V …is for

The Voice on the Wire

 

Full of suspense and violence, The Voice on the Wire (1917) was the rare serial whose story line became even more interesting as it progressed. Detective John Shirley has been trying, unsuccessfully, to end a crime wave of inexplicable murders that always seem to follow warnings imparted by a mysterious voice over the telephone. Meanwhile, the “Black Seven,” a psychical-research group in Paris, have been holding secret meetings to advance their curious theories of life and death. In an attempt to prove their theory of “The Living Death,” one of the members, Laroux, mummifies the wife of another member, Dr. Reynolds. In the chase after his arch-enemy, Reynolds suffers a serious injury: a snakebite causes him to lose one of his arms and forces him to get a new arm grafted to his body. That new arm, however, creates another problem: it inhibits his special ability to project his “astral body” through space. As Kalton Lahue explains, the grafted limb “shows” and gives the eerie appearance of an arm without a body attached. It is only at the end of the serial that Detective Shirley, who has been assisted all along by his colleague and love interest Polly Marion, realizes the killings he has been investigating have been committed by Reynolds’ disembodied hand as revenge against the Black Seven, all of whom he has managed to dispatch as punishment.

 

 
 
Who is behind the series of murders? The serial maintained the suspense.

 

The Voice on the Wire was indeed a real thriller.

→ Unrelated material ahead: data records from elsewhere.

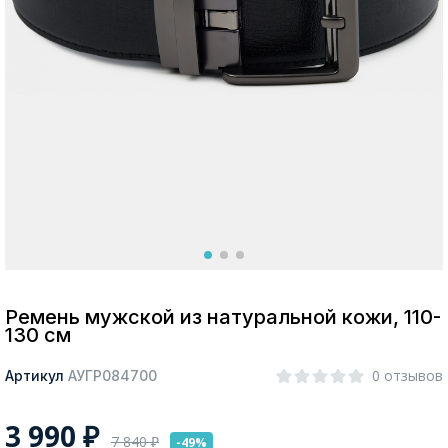
Москва
Да, все верно
Изменить город
О компании
Покупателям
Ремень мужской из натуральной кожи, 110-
130 см
0 отзывов
Артикул
АУГР084700
3 990
₽
7 840
₽
-49%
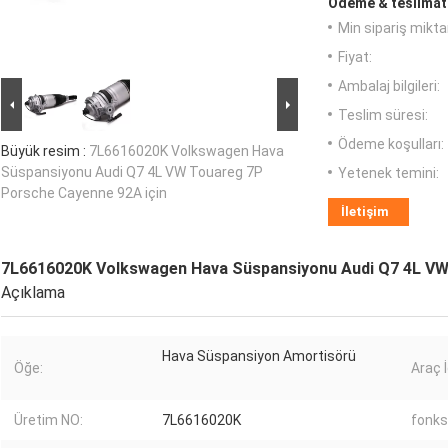
Ödeme & teslimat 
Min sipariş miktar
Fiyat:
Ambalaj bilgileri:
Teslim süresi:
Ödeme koşulları:
Büyük resim :
7L6616020K Volkswagen Hava
Süspansiyonu Audi Q7 4L VW Touareg 7P
Yetenek temini:
Porsche Cayenne 92A için
İletişim
7L6616020K Volkswagen Hava Süspansiyonu Audi Q7 4L VW
Açıklama
Hava Süspansiyon Amortisörü
Öğe:
Araç İ
Üretim NO:
7L6616020K
fonks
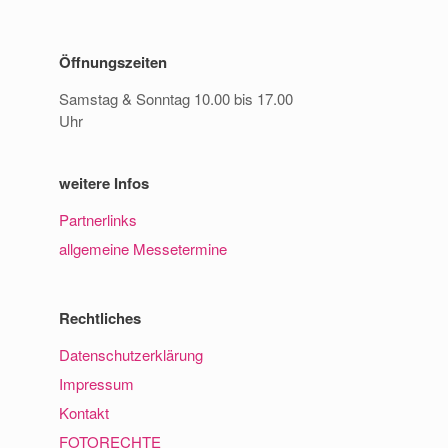
Öffnungszeiten
Samstag & Sonntag 10.00 bis 17.00
Uhr
weitere Infos
Partnerlinks
allgemeine Messetermine
Rechtliches
Datenschutzerklärung
Impressum
Kontakt
FOTORECHTE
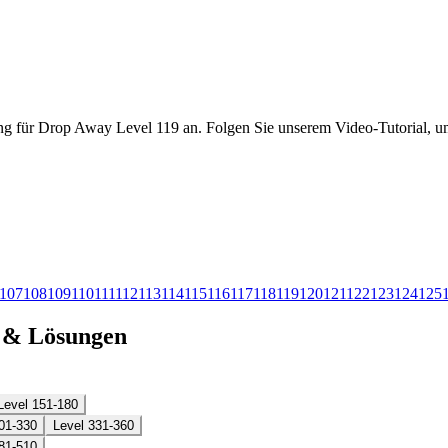
ng für Drop Away Level 119 an. Folgen Sie unserem Video-Tutorial, um
107
108
109
110
111
112
113
114
115
116
117
118
119
120
121
122
123
124
125
n & Lösungen
Level 151-180
01-330
Level 331-360
81-510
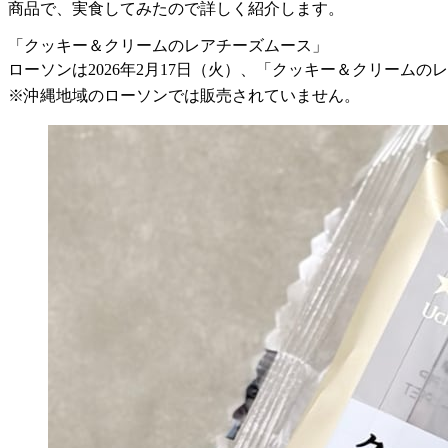
商品で、実食してみたので詳しく紹介します。
「クッキー＆クリームのレアチーズムース」
ローソンは2026年2月17日（火）、「クッキー＆クリームの
※沖縄地域のローソンでは販売されていません。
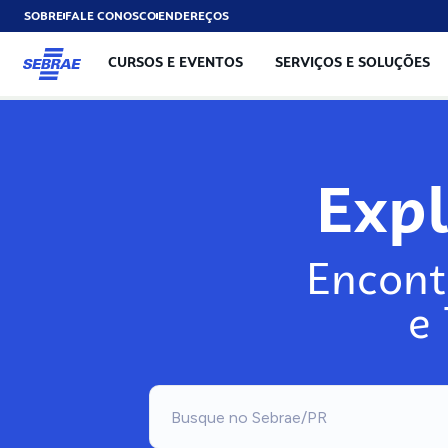
SOBRE
FALE CONOSCO
ENDEREÇOS
CURSOS E EVENTOS
SERVIÇOS E SOLUÇÕES
Expl
Encont
e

The serial, whose scenario was written by J. Grubb Alexander and based on the novel by Eustace Hale Ball, managed to meld a taut mystery drama with a story about the supernatural, thus combining two subjects that garnered much audience interest. The astral projection drew on the occult elements first introduced by Theodore and Leopold Wharton a year earlier, in their dramatic serial The Mysteries of Myra, in which the Master of the Black Lodge, another secret organization, used various forms of magic, including astral projection, in an attempt to eliminate the eponymous heroine and inherit the fortune that her late father and former lodge member had bequeathed to her.

Moreover, Ball’s sleuth Detective Shirley was, as Ed Hulse observed, “an early example of a familiar type found in pulp fiction: a highly educated, socially prominent, and independently wealthy bachelor possessed of considerable mental and physical ability—in other words, an amalgam of Sherlock Holmes, Nick Carter, and Craig Kennedy.” So he made an exciting and attractive screen hero for whom audiences could cheer.

 

 

 

Teamed together for the first time in the production were co-stars Neva Gerber and Ben Wilson, two highly popular performers who began appearing in tandem in other adventure serials. Successors to the wildly successful Universal team of Grace Cunard and Francis Ford, Gerber and Wilson became a star duo at the box-office. They would go on to headline numerous serial dramas between 1919 and 1921, among them Trail of the Octopus, The Screaming Shadow, The Branded Four, and The Mysterious Pearl; and they would re-team a few years later, in 1925-1926, for other less successful serials such as The Power God, The Mystery Box, and Officer 444. The handsome Wilson was a true serial veteran: he had appeared opposite Mary Fuller in What Happened to Mary; and, after numerous on-screen performances, he would put his practical knowledge to work as a director of more than a hundred pictures. Gerber, a pretty former Chicago society girl, projected a genuine sweetness that endeared her to audiences, especially when she appeared opposite Wilson. The two, who enjoyed performing together, are remembered as one of silent film’s most appealing and popular screen couples.

 


 

Survival Status: Presumed lost.

Director: Stuart Paton

Release Date: March 18, 1917

Release Company: Universal Film Manufacturing Company

Cast: Neva Gerber (Polly Marion), Ben F. Wilson (John Shirley), Francis McDonald (“Red” Warren), Ernest Shields (Howard Van Cleft), Joseph W. Girard (Dr. Reynolds), Nigel De Brulier (Professor Duval), Howard Crampton (Captain Cronin), William Canfield (William Grimsby), William Quinn (Emil LaRoux), Irene Hunt (Mrs. Reynolds), L. M. Wells (Professor Montague), Frank MacQuarrie (Alvin Van Cleft), Frank Tokunaga, Hoot Gibson, Josephine Hill, Lew Short.

Episodes: (two reels each) 1. The Oriental Death Punch. 2. Mysterious Man in Black. 3. The Spider’s Web. 4. The Next Victim. 5. The Spectral Hand. 6. The Death Warrant. 7. The Marked Crown. 8. High Finance. 9. The Stern Chase. 10. The Guarded Heart. 11. The Thought Machine. 12. The Sign of the Thumb or the Fifth Victim. 13. ’Twixt Death and Dawn. 14. The Light of Dawn. 15. The Living Death.